"Garam tersebut lalu diambil dan terdapat sisa – sisa air yang tidak mengkristal menjadi garam. Air tersebut yang diambil untuk dianalisis litium," tutur Wafid.
Kadar litium yang tinggi tersebut menjadi rekomendasi untuk penyelidikan tahap selanjutnya, yakni eksplorasi dengan studi geofisika dan hidrogeologinya.
Sekretaris Badan Geologi Rita Susilawati berharap pada tahun depan hasil penyelidikan awal itu dapat menemui kepastian agar segera bisa direkomendasikan menjadi wilayah usaha izin pertambangan (WIUP).
"Harapannya di 2025 hasilnya sudah lebih konklusif, sehingga pemanfaatannya bisa sesuai lelang mineral logam yang aturannya berlaku," ujar dia.

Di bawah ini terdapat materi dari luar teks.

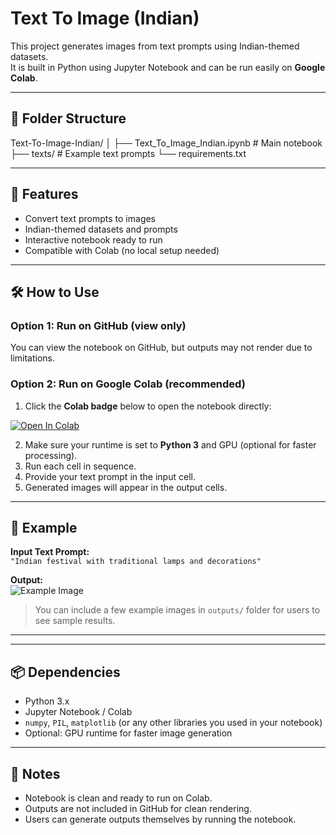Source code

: # Text To Image (Indian) 

This project generates images from text prompts using Indian-themed datasets.  
It is built in Python using Jupyter Notebook and can be run easily on **Google Colab**.

---

## 📁 Folder Structure

Text-To-Image-Indian/
│
├── Text_To_Image_Indian.ipynb # Main notebook
├── texts/ # Example text prompts
└── requirements.txt

---

## 🚀 Features

- Convert text prompts to images
- Indian-themed datasets and prompts
- Interactive notebook ready to run
- Compatible with Colab (no local setup needed)

---

## 🛠️ How to Use

### Option 1: Run on GitHub (view only)
You can view the notebook on GitHub, but outputs may not render due to limitations.  

### Option 2: Run on Google Colab (recommended)
1. Click the **Colab badge** below to open the notebook directly:

[![Open In Colab](https://colab.research.google.com/assets/colab-badge.svg)](https://colab.research.google.com/github/balaram-krishna/Text-To-Image-Indian-/blob/main/Text_To_Image_Indian.ipynb)

2. Make sure your runtime is set to **Python 3** and GPU (optional for faster processing).
3. Run each cell in sequence.
4. Provide your text prompt in the input cell.
5. Generated images will appear in the output cells.

---

## 📝 Example

**Input Text Prompt:**  
`"Indian festival with traditional lamps and decorations"`

**Output:**  
![Example Image](outputs/example_image.png)  

> You can include a few example images in `outputs/` folder for users to see sample results.

---


---

## 📦 Dependencies

- Python 3.x
- Jupyter Notebook / Colab
- `numpy`, `PIL`, `matplotlib` (or any other libraries you used in your notebook)
- Optional: GPU runtime for faster image generation

---



## 📌 Notes

- Notebook is clean and ready to run on Colab.
- Outputs are not included in GitHub for clean rendering.
- Users can generate outputs themselves by running the notebook.


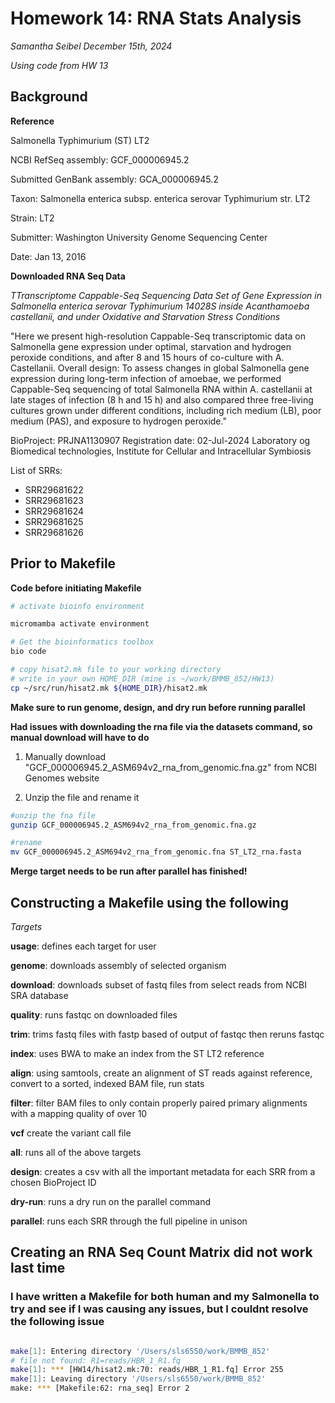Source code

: # Homework 14: RNA Stats Analysis
*Samantha Seibel December 15th, 2024*

*Using code from HW 13*

## Background

**Reference**

Salmonella Typhimurium (ST) LT2

NCBI RefSeq assembly: GCF_000006945.2

Submitted GenBank assembly: GCA_000006945.2

Taxon: Salmonella enterica subsp. enterica serovar Typhimurium str. LT2

Strain: LT2

Submitter: Washington University Genome Sequencing Center

Date: Jan 13, 2016


**Downloaded RNA Seq Data**

*TTranscriptome Cappable-Seq Sequencing Data Set of Gene Expression in Salmonella enterica serovar Typhimurium 14028S inside Acanthamoeba castellanii, and under Oxidative and Starvation Stress Conditions*

"Here we present high-resolution Cappable-Seq transcriptomic data on Salmonella gene expression under optimal, starvation and hydrogen peroxide conditions, and after 8 and 15 hours of co-culture with A. Castellanii. Overall design: To assess changes in global Salmonella gene expression during long-term infection of amoebae, we performed Cappable-Seq sequencing of total Salmonella RNA within A. castellanii at late stages of infection (8 h and 15 h) and also compared three free-living cultures grown under different conditions, including rich medium (LB), poor medium (PAS), and exposure to hydrogen peroxide."

BioProject: PRJNA1130907
Registration date: 02-Jul-2024
Laboratory og Biomedical technologies, Institute for Cellular and Intracellular Symbiosis

List of SRRs:
- SRR29681622
- SRR29681623
- SRR29681624
- SRR29681625
- SRR29681626


## Prior to Makefile

**Code before initiating Makefile**

```bash
# activate bioinfo environment

micromamba activate environment

# Get the bioinformatics toolbox
bio code

# copy hisat2.mk file to your working directory
# write in your own HOME_DIR (mine is ~/work/BMMB_852/HW13)
cp ~/src/run/hisat2.mk ${HOME_DIR}/hisat2.mk
```
**Make sure to run genome, design, and dry run before running parallel**

**Had issues with downloading the rna file via the datasets command, so manual download will have to do**

1. Manually download "GCF_000006945.2_ASM694v2_rna_from_genomic.fna.gz" from NCBI Genomes website

2. Unzip the file and rename it

```bash
#unzip the fna file
gunzip GCF_000006945.2_ASM694v2_rna_from_genomic.fna.gz

#rename
mv GCF_000006945.2_ASM694v2_rna_from_genomic.fna ST_LT2_rna.fasta
```

**Merge target needs to be run after parallel has finished!**

## Constructing a Makefile using the following

*Targets*

**usage**: defines each target for user

**genome**: downloads assembly of selected organism

**download**: downloads subset of fastq files from select reads from NCBI SRA database

**quality**: runs fastqc on downloaded files

**trim**: trims fastq files with fastp based of output of fastqc then reruns fastqc

**index**: uses BWA to make an index from the ST LT2 reference

**align**: using samtools, create an alignment of ST reads against reference, convert to a sorted, indexed BAM file, run stats

**filter**: filter BAM files to only contain properly paired primary alignments with a mapping quality of over 10

**vcf** create the variant call file

**all**: runs all of the above targets

**design**: creates a csv with all the important metadata for each SRR from a chosen BioProject ID

**dry-run**: runs a dry run on the parallel command

**parallel**: runs each SRR through the full pipeline in unison


## Creating an RNA Seq Count Matrix did not work last time
### I have written a Makefile for both human and my Salmonella to try and see if I was causing any issues, but I couldnt resolve the following issue

```bash

make[1]: Entering directory '/Users/sls6550/work/BMMB_852'
# file not found: R1=reads/HBR_1_R1.fq
make[1]: *** [HW14/hisat2.mk:70: reads/HBR_1_R1.fq] Error 255
make[1]: Leaving directory '/Users/sls6550/work/BMMB_852'
make: *** [Makefile:62: rna_seq] Error 2

```







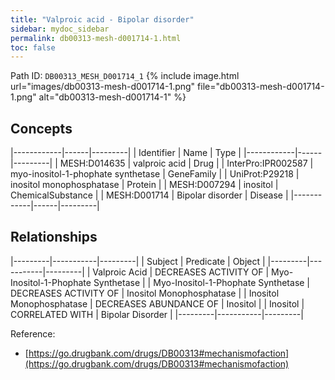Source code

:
 ```yaml
---
title: "Valproic acid - Bipolar disorder"
sidebar: mydoc_sidebar
permalink: db00313-mesh-d001714-1.html
toc: false 
---
```



Path ID: `DB00313_MESH_D001714_1`
{% include image.html url="images/db00313-mesh-d001714-1.png" file="db00313-mesh-d001714-1.png" alt="db00313-mesh-d001714-1" %}

## Concepts

|------------|------|---------|
| Identifier | Name | Type    |
|------------|------|---------|
| MESH:D014635 | valproic acid | Drug |
| InterPro:IPR002587 | myo-inositol-1-phophate synthetase | GeneFamily |
| UniProt:P29218 | inositol monophosphatase | Protein |
| MESH:D007294 | inositol | ChemicalSubstance |
| MESH:D001714 | Bipolar disorder | Disease |
|------------|------|---------|

## Relationships

|---------|-----------|---------|
| Subject | Predicate | Object  |
|---------|-----------|---------|
| Valproic Acid | DECREASES ACTIVITY OF | Myo-Inositol-1-Phophate Synthetase |
| Myo-Inositol-1-Phophate Synthetase | DECREASES ACTIVITY OF | Inositol Monophosphatase |
| Inositol Monophosphatase | DECREASES ABUNDANCE OF | Inositol |
| Inositol | CORRELATED WITH | Bipolar Disorder |
|---------|-----------|---------|

Reference: 
  - [https://go.drugbank.com/drugs/DB00313#mechanismofaction](https://go.drugbank.com/drugs/DB00313#mechanismofaction)
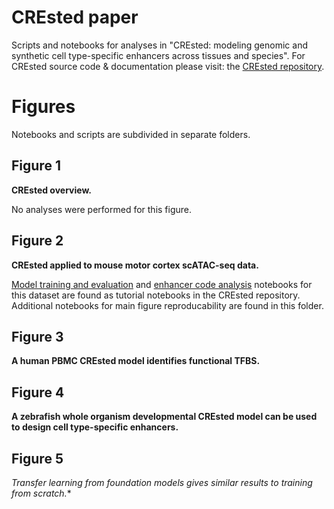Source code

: # CREsted paper

Scripts and notebooks for analyses in "CREsted: modeling genomic and synthetic cell type-specific enhancers across tissues and species".
For CREsted source code & documentation please visit: the [CREsted repository](https://github.com/aertslab/crested).

# Figures

Notebooks and scripts are subdivided in separate folders.

## Figure 1
**CREsted overview.**

No analyses were performed for this figure.

## Figure 2

**CREsted applied to mouse motor cortex scATAC-seq data.**

[Model training and evaluation](https://github.com/aertslab/CREsted/blob/main/docs/tutorials/model_training_and_eval.ipynb) and [enhancer code analysis](https://github.com/aertslab/CREsted/blob/main/docs/tutorials/enhancer_code_analysis.ipynb) notebooks for this dataset are found as tutorial notebooks in the CREsted repository.
Additional notebooks for main figure reproducability are found in this folder.

## Figure 3

**A human PBMC CREsted model identifies functional TFBS.**

## Figure 4

**A zebrafish whole organism developmental CREsted model can be used to design cell type-specific enhancers.**

## Figure 5

**Transfer learning from foundation models gives similar results to training from scratch*.**
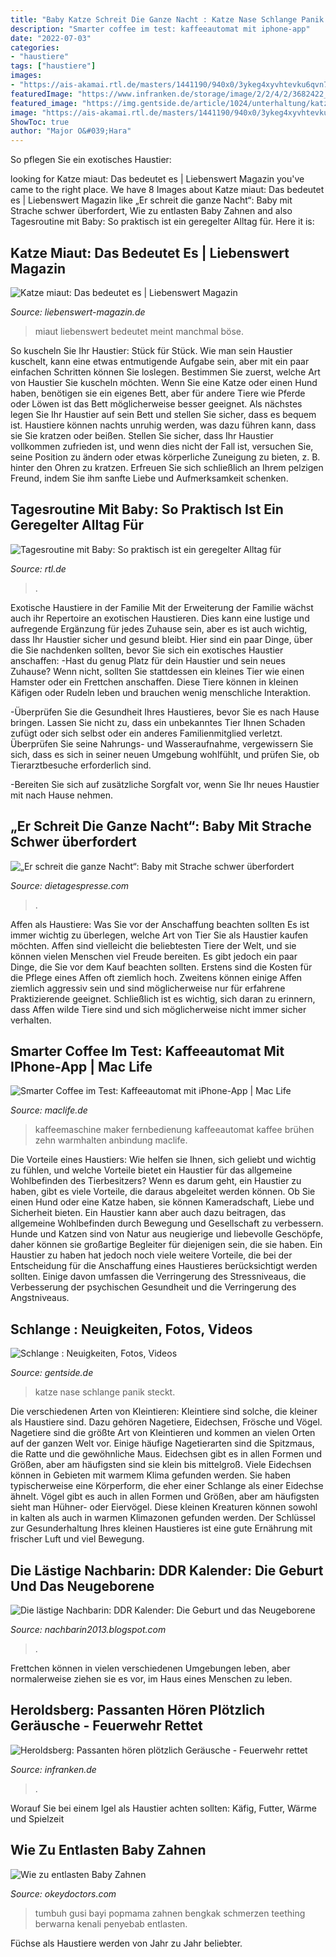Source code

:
 ```yaml
---
title: "Baby Katze Schreit Die Ganze Nacht : Katze Nase Schlange Panik Steckt"
description: "Smarter coffee im test: kaffeeautomat mit iphone-app"
date: "2022-07-03"
categories:
- "haustiere"
tags: ["haustiere"]
images:
- "https://ais-akamai.rtl.de/masters/1441190/940x0/3ykeg4xyvhtevku6qvn753kndq.jpg"
featuredImage: "https://www.infranken.de/storage/image/2/2/4/2/3682422_noscale_1wZJdZ_bwu49O.jpg"
featured_image: "https://img.gentside.de/article/1024/unterhaltung/katze-mit-schlange-im-nasenloch_37972a5dc54f955205f3b2f9ec1b82daad4b0333.jpg"
image: "https://ais-akamai.rtl.de/masters/1441190/940x0/3ykeg4xyvhtevku6qvn753kndq.jpg"
ShowToc: true
author: "Major O&#039;Hara"
---
```



So pflegen Sie ein exotisches Haustier:

	

		
looking for Katze miaut: Das bedeutet es | Liebenswert Magazin you've came to the right place. We have 8 Images about Katze miaut: Das bedeutet es | Liebenswert Magazin like „Er schreit die ganze Nacht“: Baby mit Strache schwer überfordert, Wie zu entlasten Baby Zahnen and also Tagesroutine mit Baby: So praktisch ist ein geregelter Alltag für. Here it is:
		
    
## Katze Miaut: Das Bedeutet Es | Liebenswert Magazin

<img loading=lazy src="https://images.liebenswert-magazin.de/katze-miaut-das-bedeutet-es,id=18746cf2,b=liebenswert,w=1100,rm=sk.jpeg" onerror="this.onerror=null;this.src='https://tse1.mm.bing.net/th?id=OIP.QIRkyFYLSYiEM_9y0GpBnAHaFj&amp;pid=15.1';" alt="Katze miaut: Das bedeutet es | Liebenswert Magazin">

_Source: liebenswert-magazin.de_

>miaut liebenswert bedeutet meint manchmal böse. 

	

So kuscheln Sie Ihr Haustier: Stück für Stück.
Wie man sein Haustier kuschelt, kann eine etwas entmutigende Aufgabe sein, aber mit ein paar einfachen Schritten können Sie loslegen. Bestimmen Sie zuerst, welche Art von Haustier Sie kuscheln möchten. Wenn Sie eine Katze oder einen Hund haben, benötigen sie ein eigenes Bett, aber für andere Tiere wie Pferde oder Löwen ist das Bett möglicherweise besser geeignet. Als nächstes legen Sie Ihr Haustier auf sein Bett und stellen Sie sicher, dass es bequem ist. Haustiere können nachts unruhig werden, was dazu führen kann, dass sie Sie kratzen oder beißen. Stellen Sie sicher, dass Ihr Haustier vollkommen zufrieden ist, und wenn dies nicht der Fall ist, versuchen Sie, seine Position zu ändern oder etwas körperliche Zuneigung zu bieten, z. B. hinter den Ohren zu kratzen. Erfreuen Sie sich schließlich an Ihrem pelzigen Freund, indem Sie ihm sanfte Liebe und Aufmerksamkeit schenken.

    
## Tagesroutine Mit Baby: So Praktisch Ist Ein Geregelter Alltag Für

<img loading=lazy src="https://ais-akamai.rtl.de/masters/1441190/940x0/3ykeg4xyvhtevku6qvn753kndq.jpg" onerror="this.onerror=null;this.src='https://tse2.mm.bing.net/th?id=OIP.sVF8QhIc0aSNBFrvSrW9XwHaEK&amp;pid=15.1';" alt="Tagesroutine mit Baby: So praktisch ist ein geregelter Alltag für">

_Source: rtl.de_

>. 

	

Exotische Haustiere in der Familie
Mit der Erweiterung der Familie wächst auch ihr Repertoire an exotischen Haustieren. Dies kann eine lustige und aufregende Ergänzung für jedes Zuhause sein, aber es ist auch wichtig, dass Ihr Haustier sicher und gesund bleibt. Hier sind ein paar Dinge, über die Sie nachdenken sollten, bevor Sie sich ein exotisches Haustier anschaffen:
-Hast du genug Platz für dein Haustier und sein neues Zuhause? Wenn nicht, sollten Sie stattdessen ein kleines Tier wie einen Hamster oder ein Frettchen anschaffen. Diese Tiere können in kleinen Käfigen oder Rudeln leben und brauchen wenig menschliche Interaktion.

-Überprüfen Sie die Gesundheit Ihres Haustieres, bevor Sie es nach Hause bringen. Lassen Sie nicht zu, dass ein unbekanntes Tier Ihnen Schaden zufügt oder sich selbst oder ein anderes Familienmitglied verletzt. Überprüfen Sie seine Nahrungs- und Wasseraufnahme, vergewissern Sie sich, dass es sich in seiner neuen Umgebung wohlfühlt, und prüfen Sie, ob Tierarztbesuche erforderlich sind.

-Bereiten Sie sich auf zusätzliche Sorgfalt vor, wenn Sie Ihr neues Haustier mit nach Hause nehmen.

    
## „Er Schreit Die Ganze Nacht“: Baby Mit Strache Schwer überfordert

<img loading=lazy src="https://dietagespresse.com/wp-content/uploads/2019/01/baby_strache.jpg" onerror="this.onerror=null;this.src='https://tse4.mm.bing.net/th?id=OIP.Y_fnmSVo8MkEDIswggNnQwHaE8&amp;pid=15.1';" alt="„Er schreit die ganze Nacht“: Baby mit Strache schwer überfordert">

_Source: dietagespresse.com_

>. 

	

Affen als Haustiere: Was Sie vor der Anschaffung beachten sollten
Es ist immer wichtig zu überlegen, welche Art von Tier Sie als Haustier kaufen möchten. Affen sind vielleicht die beliebtesten Tiere der Welt, und sie können vielen Menschen viel Freude bereiten. Es gibt jedoch ein paar Dinge, die Sie vor dem Kauf beachten sollten. Erstens sind die Kosten für die Pflege eines Affen oft ziemlich hoch. Zweitens können einige Affen ziemlich aggressiv sein und sind möglicherweise nur für erfahrene Praktizierende geeignet. Schließlich ist es wichtig, sich daran zu erinnern, dass Affen wilde Tiere sind und sich möglicherweise nicht immer sicher verhalten.

    
## Smarter Coffee Im Test: Kaffeeautomat Mit IPhone-App | Mac Life

<img loading=lazy src="https://www.maclife.de/media/maclife/styles/tec_frontend_fullscreen/public/images/editors/2015_52/image-73399--123256.jpg?itok=ydjInDLd" onerror="this.onerror=null;this.src='https://tse1.mm.bing.net/th?id=OIP.08XT8rx6uwYr43k9ybZroAHaM_&amp;pid=15.1';" alt="Smarter Coffee im Test: Kaffeeautomat mit iPhone-App | Mac Life">

_Source: maclife.de_

>kaffeemaschine maker fernbedienung kaffeeautomat kaffee brühen zehn warmhalten anbindung maclife. 

	

Die Vorteile eines Haustiers: Wie helfen sie Ihnen, sich geliebt und wichtig zu fühlen, und welche Vorteile bietet ein Haustier für das allgemeine Wohlbefinden des Tierbesitzers?
Wenn es darum geht, ein Haustier zu haben, gibt es viele Vorteile, die daraus abgeleitet werden können. Ob Sie einen Hund oder eine Katze haben, sie können Kameradschaft, Liebe und Sicherheit bieten. Ein Haustier kann aber auch dazu beitragen, das allgemeine Wohlbefinden durch Bewegung und Gesellschaft zu verbessern. Hunde und Katzen sind von Natur aus neugierige und liebevolle Geschöpfe, daher können sie großartige Begleiter für diejenigen sein, die sie haben. Ein Haustier zu haben hat jedoch noch viele weitere Vorteile, die bei der Entscheidung für die Anschaffung eines Haustieres berücksichtigt werden sollten. Einige davon umfassen die Verringerung des Stressniveaus, die Verbesserung der psychischen Gesundheit und die Verringerung des Angstniveaus.

    
## Schlange : Neuigkeiten, Fotos, Videos

<img loading=lazy src="https://img.gentside.de/article/1024/unterhaltung/katze-mit-schlange-im-nasenloch_37972a5dc54f955205f3b2f9ec1b82daad4b0333.jpg" onerror="this.onerror=null;this.src='https://tse3.mm.bing.net/th?id=OIP.bB3gihgYRSnKlXHxoU741QHaEK&amp;pid=15.1';" alt="Schlange : Neuigkeiten, Fotos, Videos">

_Source: gentside.de_

>katze nase schlange panik steckt. 

	

Die verschiedenen Arten von Kleintieren:
Kleintiere sind solche, die kleiner als Haustiere sind. Dazu gehören Nagetiere, Eidechsen, Frösche und Vögel. Nagetiere sind die größte Art von Kleintieren und kommen an vielen Orten auf der ganzen Welt vor. Einige häufige Nagetierarten sind die Spitzmaus, die Ratte und die gewöhnliche Maus. Eidechsen gibt es in allen Formen und Größen, aber am häufigsten sind sie klein bis mittelgroß. Viele Eidechsen können in Gebieten mit warmem Klima gefunden werden. Sie haben typischerweise eine Körperform, die eher einer Schlange als einer Eidechse ähnelt. Vögel gibt es auch in allen Formen und Größen, aber am häufigsten sieht man Hühner- oder Eiervögel. Diese kleinen Kreaturen können sowohl in kalten als auch in warmen Klimazonen gefunden werden. Der Schlüssel zur Gesunderhaltung Ihres kleinen Haustieres ist eine gute Ernährung mit frischer Luft und viel Bewegung.

    
## Die Lästige Nachbarin: DDR Kalender: Die Geburt Und Das Neugeborene

<img loading=lazy src="http://2.bp.blogspot.com/-y348hvfjUBs/U-KI8sb7Y6I/AAAAAAAADW4/Pi2ND5bdwJc/s1600/Wickeltechnik.jpg" onerror="this.onerror=null;this.src='https://tse3.mm.bing.net/th?id=OIP.sy5klZclPTo4STss9u3m4gHaHe&amp;pid=15.1';" alt="Die lästige Nachbarin: DDR Kalender: Die Geburt und das Neugeborene">

_Source: nachbarin2013.blogspot.com_

>. 

	

Frettchen können in vielen verschiedenen Umgebungen leben, aber normalerweise ziehen sie es vor, im Haus eines Menschen zu leben.

    
## Heroldsberg: Passanten Hören Plötzlich Geräusche - Feuerwehr Rettet

<img loading=lazy src="https://www.infranken.de/storage/image/2/2/4/2/3682422_noscale_1wZJdZ_bwu49O.jpg" onerror="this.onerror=null;this.src='https://tse3.mm.bing.net/th?id=OIP.S9a0FKIq2LASF19JYujeRQHaFj&amp;pid=15.1';" alt="Heroldsberg: Passanten hören plötzlich Geräusche - Feuerwehr rettet">

_Source: infranken.de_

>. 

	

Worauf Sie bei einem Igel als Haustier achten sollten: Käfig, Futter, Wärme und Spielzeit

    
## Wie Zu Entlasten Baby Zahnen

<img loading=lazy src="https://okeydoctors.com/f/e725529e90f0993f4880daed94455183.jpg?width=680&amp;height=460" onerror="this.onerror=null;this.src='https://tse2.mm.bing.net/th?id=OIP.AB0Mcw4aIsF6ArQN-caywAHaEK&amp;pid=15.1';" alt="Wie zu entlasten Baby Zahnen">

_Source: okeydoctors.com_

>tumbuh gusi bayi popmama zahnen bengkak schmerzen teething berwarna kenali penyebab entlasten. 

	

Füchse als Haustiere werden von Jahr zu Jahr beliebter.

Penemuan itu diklaim berpotensi menjanjikan, sejalan dengan tren transisi energi. Pasalnya, kedua mineral tersebut sangat dibutuhkan dalam bahan baku kendaraan listrik atau electric vehicle (EV) dan pembangkit listrik energi baru dan terbarukan (EBT).
Boron sendiri merupakan komponen penting hydrogen fuel cells yang merupakan energi alternative untuk kendaraan listrik, boron juga bahan baku dari neodymium-iron-boron (NdFeB) magnet, dan bahan baku untuk Pyrex, sebuah bahan baku alat rumah tangga berkualitas.
ESDM mengeklaim, permintaan boron pada 2022 lalu meningkat 30%, dan akan berpotensi naik seiring dengan permintaan EV dan industri EBT di tahun-tahun mendatang.